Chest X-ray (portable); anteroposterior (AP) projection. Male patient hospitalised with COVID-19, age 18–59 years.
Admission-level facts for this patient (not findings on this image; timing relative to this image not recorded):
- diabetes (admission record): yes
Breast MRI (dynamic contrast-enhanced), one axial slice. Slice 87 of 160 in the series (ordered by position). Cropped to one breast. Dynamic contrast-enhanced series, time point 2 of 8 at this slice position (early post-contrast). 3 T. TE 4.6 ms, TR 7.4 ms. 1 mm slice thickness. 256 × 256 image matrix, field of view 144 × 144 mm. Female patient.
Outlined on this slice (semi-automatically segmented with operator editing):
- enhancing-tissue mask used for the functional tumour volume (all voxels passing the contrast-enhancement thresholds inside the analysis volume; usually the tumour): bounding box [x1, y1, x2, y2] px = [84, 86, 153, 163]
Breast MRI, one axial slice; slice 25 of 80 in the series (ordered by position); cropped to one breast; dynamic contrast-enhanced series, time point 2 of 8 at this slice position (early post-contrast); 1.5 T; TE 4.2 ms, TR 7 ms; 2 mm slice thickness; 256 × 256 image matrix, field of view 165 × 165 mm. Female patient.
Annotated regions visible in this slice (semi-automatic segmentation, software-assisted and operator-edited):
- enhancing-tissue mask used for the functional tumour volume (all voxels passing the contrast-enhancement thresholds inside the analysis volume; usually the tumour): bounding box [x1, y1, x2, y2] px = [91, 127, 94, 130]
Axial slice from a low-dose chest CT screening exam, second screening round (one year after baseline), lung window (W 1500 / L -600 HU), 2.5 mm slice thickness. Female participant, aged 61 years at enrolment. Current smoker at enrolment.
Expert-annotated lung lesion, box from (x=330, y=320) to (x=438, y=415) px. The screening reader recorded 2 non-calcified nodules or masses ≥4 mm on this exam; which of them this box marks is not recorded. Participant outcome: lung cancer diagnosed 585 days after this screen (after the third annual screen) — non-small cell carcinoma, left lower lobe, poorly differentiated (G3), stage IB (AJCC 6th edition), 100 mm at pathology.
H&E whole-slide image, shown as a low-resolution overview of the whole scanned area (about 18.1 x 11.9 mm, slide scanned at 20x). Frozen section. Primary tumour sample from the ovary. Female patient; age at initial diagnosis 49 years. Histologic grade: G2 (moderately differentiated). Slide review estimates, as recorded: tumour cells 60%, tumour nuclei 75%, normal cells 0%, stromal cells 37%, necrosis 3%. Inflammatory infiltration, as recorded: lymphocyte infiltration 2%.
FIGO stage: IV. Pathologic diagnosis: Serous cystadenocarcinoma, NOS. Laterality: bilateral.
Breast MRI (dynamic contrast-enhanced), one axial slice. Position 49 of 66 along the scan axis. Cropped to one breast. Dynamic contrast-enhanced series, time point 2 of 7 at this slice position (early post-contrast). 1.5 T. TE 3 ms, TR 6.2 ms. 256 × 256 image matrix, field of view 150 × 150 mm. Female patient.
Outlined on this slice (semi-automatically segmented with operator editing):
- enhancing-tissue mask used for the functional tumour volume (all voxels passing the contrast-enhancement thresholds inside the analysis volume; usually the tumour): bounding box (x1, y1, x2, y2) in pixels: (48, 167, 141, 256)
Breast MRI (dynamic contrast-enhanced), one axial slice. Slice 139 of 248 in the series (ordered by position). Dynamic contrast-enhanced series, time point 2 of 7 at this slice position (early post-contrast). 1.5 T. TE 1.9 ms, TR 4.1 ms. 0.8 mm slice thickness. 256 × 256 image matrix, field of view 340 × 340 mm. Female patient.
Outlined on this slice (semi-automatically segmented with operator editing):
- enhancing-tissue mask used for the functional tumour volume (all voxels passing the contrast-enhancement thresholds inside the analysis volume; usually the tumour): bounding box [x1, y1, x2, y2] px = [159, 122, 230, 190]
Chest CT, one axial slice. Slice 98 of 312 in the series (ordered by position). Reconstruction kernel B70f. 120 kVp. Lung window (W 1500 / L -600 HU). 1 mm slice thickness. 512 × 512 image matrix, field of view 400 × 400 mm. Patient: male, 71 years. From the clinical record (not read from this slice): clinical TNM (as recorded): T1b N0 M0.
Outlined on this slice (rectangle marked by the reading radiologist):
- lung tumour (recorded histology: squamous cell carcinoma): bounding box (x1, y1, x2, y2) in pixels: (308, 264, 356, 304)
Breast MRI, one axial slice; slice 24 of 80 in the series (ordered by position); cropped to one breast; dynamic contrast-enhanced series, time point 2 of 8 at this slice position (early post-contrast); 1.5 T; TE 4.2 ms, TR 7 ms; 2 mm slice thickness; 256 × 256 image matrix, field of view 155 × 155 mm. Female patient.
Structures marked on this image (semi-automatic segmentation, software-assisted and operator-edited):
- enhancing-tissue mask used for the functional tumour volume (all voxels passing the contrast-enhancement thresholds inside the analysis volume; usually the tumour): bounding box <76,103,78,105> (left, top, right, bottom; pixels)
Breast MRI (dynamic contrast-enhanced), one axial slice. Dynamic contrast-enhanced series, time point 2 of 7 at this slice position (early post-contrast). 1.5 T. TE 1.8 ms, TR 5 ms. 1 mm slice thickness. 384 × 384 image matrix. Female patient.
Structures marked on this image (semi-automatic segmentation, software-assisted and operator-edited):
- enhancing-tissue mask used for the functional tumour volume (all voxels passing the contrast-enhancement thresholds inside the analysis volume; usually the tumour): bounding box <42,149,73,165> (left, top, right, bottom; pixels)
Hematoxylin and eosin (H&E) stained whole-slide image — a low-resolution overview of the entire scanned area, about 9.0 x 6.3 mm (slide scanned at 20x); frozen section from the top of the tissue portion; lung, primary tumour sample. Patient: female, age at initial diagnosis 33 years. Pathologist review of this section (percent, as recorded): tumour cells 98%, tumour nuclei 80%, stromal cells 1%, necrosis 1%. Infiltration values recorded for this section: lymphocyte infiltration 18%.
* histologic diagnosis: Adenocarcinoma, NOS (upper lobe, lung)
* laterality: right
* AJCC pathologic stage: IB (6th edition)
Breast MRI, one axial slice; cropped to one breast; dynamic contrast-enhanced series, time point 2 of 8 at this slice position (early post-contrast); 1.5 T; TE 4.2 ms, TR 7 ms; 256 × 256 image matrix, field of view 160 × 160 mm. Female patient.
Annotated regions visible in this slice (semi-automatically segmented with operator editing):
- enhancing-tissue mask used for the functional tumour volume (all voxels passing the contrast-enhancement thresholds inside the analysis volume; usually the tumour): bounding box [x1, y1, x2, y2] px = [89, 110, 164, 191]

— EXERCISE BRIEF —
Repeat only the lines above, from the first line of the entries through the line that contains "- diabetes (admission record): yes", including both ends.

— WRITTEN ANSWER —
Chest X-ray (portable); anteroposterior (AP) projection. Male patient hospitalised with COVID-19, age 18–59 years.
Admission-level facts for this patient (not findings on this image; timing relative to this image not recorded):
- diabetes (admission record): yes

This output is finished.